The other restaurants I tried were Aqua Nueva and Aqua Kyoto, which opened about a month ago. The Aqua restaurant group started out in Hong Kong and Beijing and expanded to London. The restaurants cover a range of amazing themes – contemporary Japanese, Chinese, Italian, Northern Spanish, Moroccan – and the bars are wonderful too … in London, it’s the Spirit Bar. Aqua Nueva is overseen by acclaimed chef Alberto Hernandez, who trained under the legendary Ferran Adria at what is considered to be the world’s finest restaurant, the three-Michelin-starred el Bulli in Catalonia. The Aqua story is all about “cutting edge cuisines, uber-chic interiors and breathtaking views.” No expense has been spared.

Also circled back to a couple of my favorite restaurants. The Berkeley Hotel in London with Chef Marcus Wareing is all over the press these days, with good reason – truly impressive presentation and flavors. And Scotts, near the Mount Street shopping area in Mayfair, is great for seafood. This London landmark for the bold and the beautiful is THE location for feasting on fine seafood and gourmet gossip. Scott’s has been around since 1851 and claims to be the third oldest restaurant in London. They say Oscar Wilde dined here, but then again, Oscar was everywhere. Ian Fleming was also a regular during the 50s and 60s. Scotts, owned by Caprice Holdings (think Le Caprice, the Ivy and J. Sheekey), was recently renovated to the tune of 3-5 million pounds. In the summer, there’s great sidewalk dining.

■ ■ ■ ■ ■

» **What is required**: Write out everything in the passage on London restaurants from "The other restaurants" down to "has been spared.", word for word. The listing that comes next is separate material with no connection to the passage on London restaurants.

Collection entries:
■ ■ ■ ■ ■

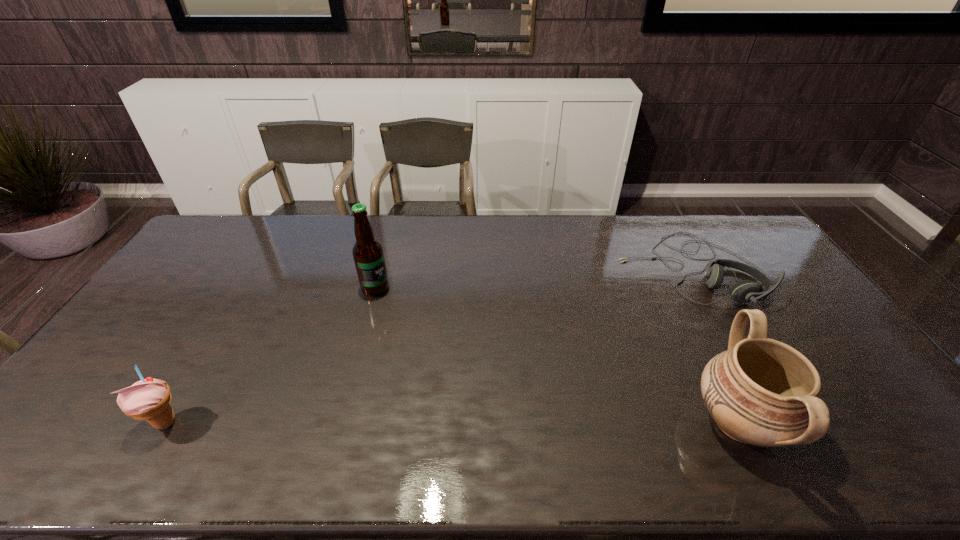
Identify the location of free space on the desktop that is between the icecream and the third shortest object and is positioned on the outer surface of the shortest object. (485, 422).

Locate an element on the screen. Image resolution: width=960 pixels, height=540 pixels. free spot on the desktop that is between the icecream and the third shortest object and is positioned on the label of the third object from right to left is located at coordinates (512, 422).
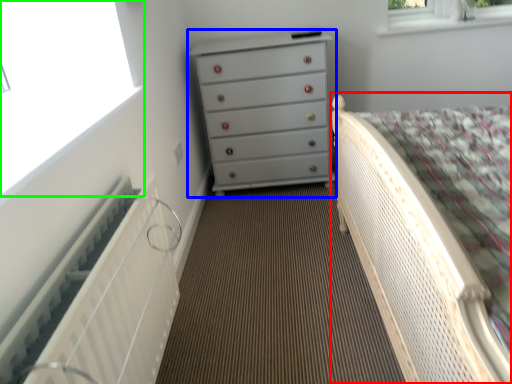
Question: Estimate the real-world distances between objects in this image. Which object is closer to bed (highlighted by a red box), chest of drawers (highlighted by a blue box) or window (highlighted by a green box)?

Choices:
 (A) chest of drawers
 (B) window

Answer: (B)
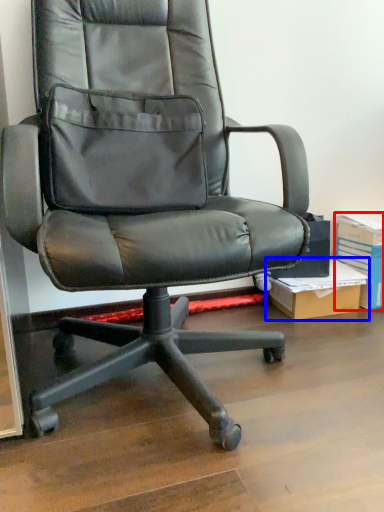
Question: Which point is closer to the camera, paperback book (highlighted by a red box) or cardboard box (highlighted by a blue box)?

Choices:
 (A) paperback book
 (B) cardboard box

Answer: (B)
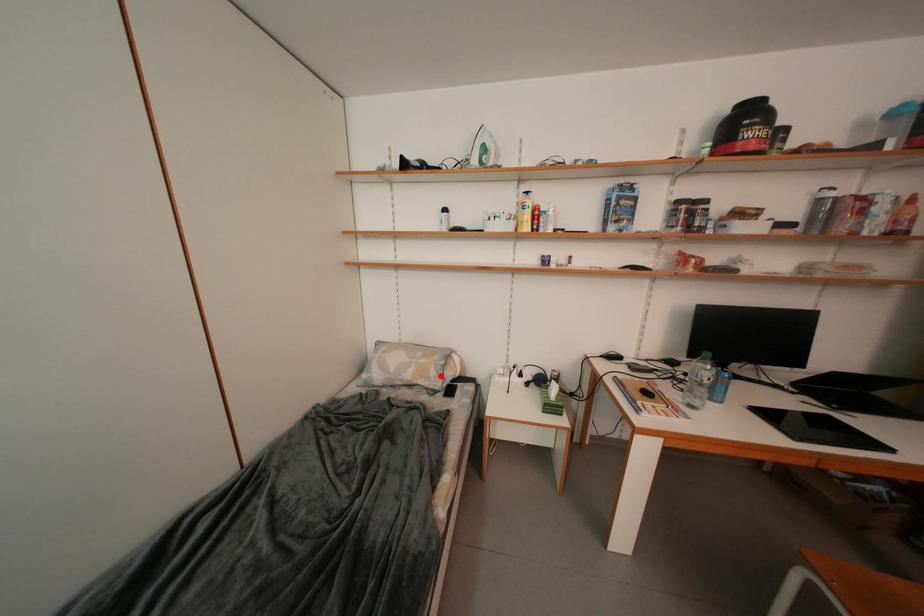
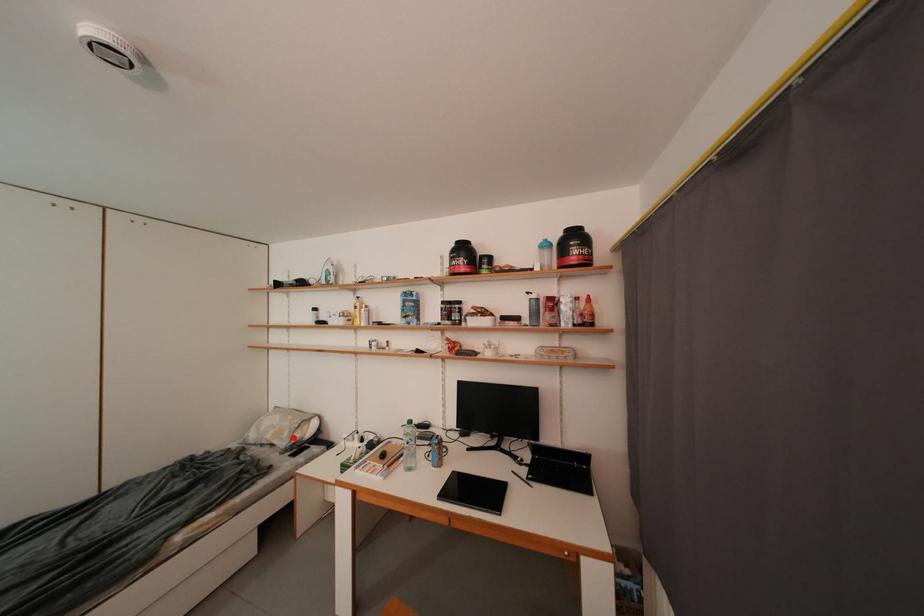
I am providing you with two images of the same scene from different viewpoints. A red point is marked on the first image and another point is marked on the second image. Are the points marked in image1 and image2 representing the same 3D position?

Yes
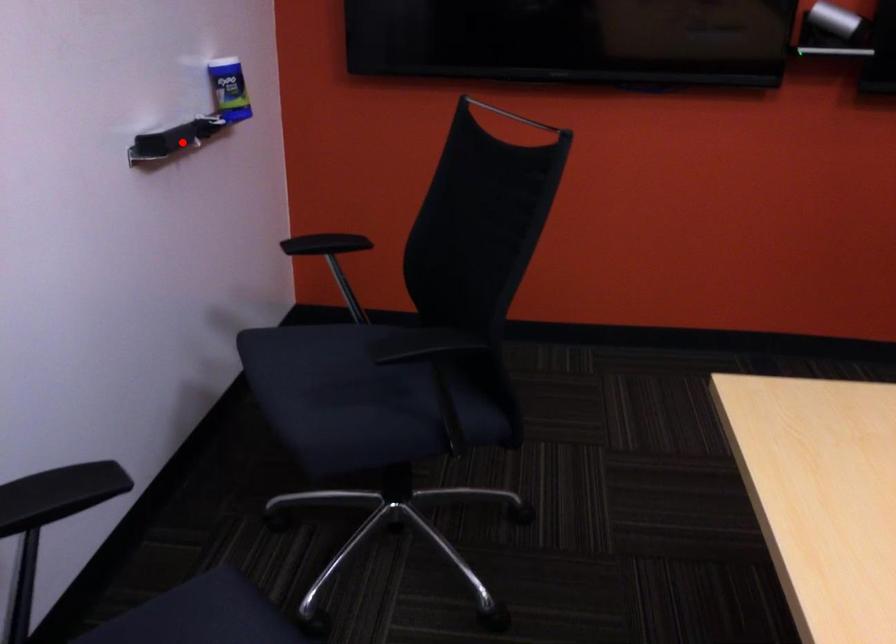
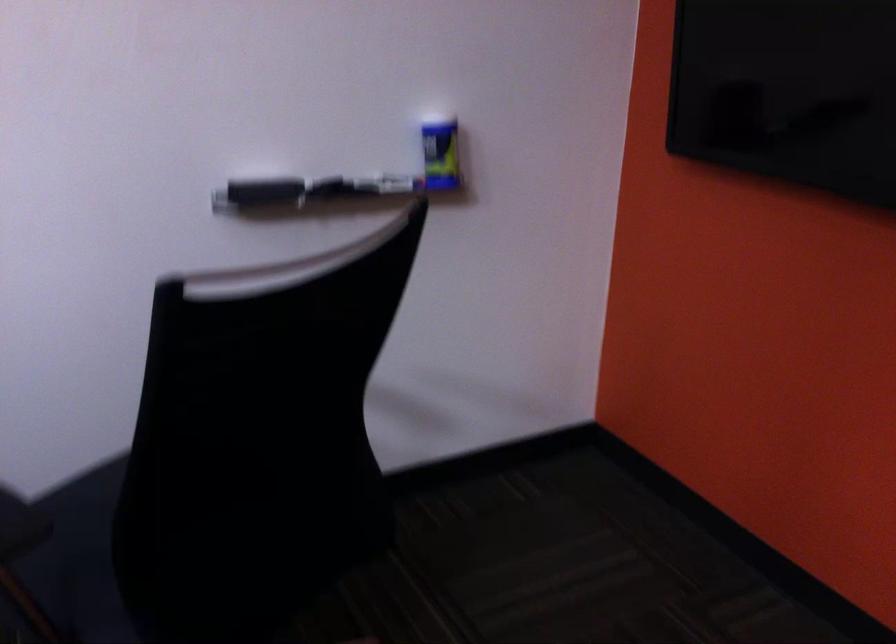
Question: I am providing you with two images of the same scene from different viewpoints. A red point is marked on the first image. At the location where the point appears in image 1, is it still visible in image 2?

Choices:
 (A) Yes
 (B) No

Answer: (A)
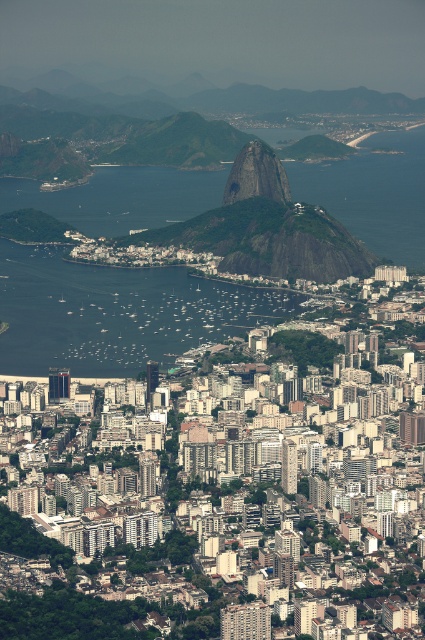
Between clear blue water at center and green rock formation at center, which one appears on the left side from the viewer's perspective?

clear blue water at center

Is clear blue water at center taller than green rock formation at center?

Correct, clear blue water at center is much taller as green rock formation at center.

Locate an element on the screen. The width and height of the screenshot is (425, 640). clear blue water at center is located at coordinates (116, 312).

■ ■ ■ ■ ■

» **Solution for this exercise**:
The other restaurants I tried were Aqua Nueva and Aqua Kyoto, which opened about a month ago. The Aqua restaurant group started out in Hong Kong and Beijing and expanded to London. The restaurants cover a range of amazing themes – contemporary Japanese, Chinese, Italian, Northern Spanish, Moroccan – and the bars are wonderful too … in London, it’s the Spirit Bar. Aqua Nueva is overseen by acclaimed chef Alberto Hernandez, who trained under the legendary Ferran Adria at what is considered to be the world’s finest restaurant, the three-Michelin-starred el Bulli in Catalonia. The Aqua story is all about “cutting edge cuisines, uber-chic interiors and breathtaking views.” No expense has been spared.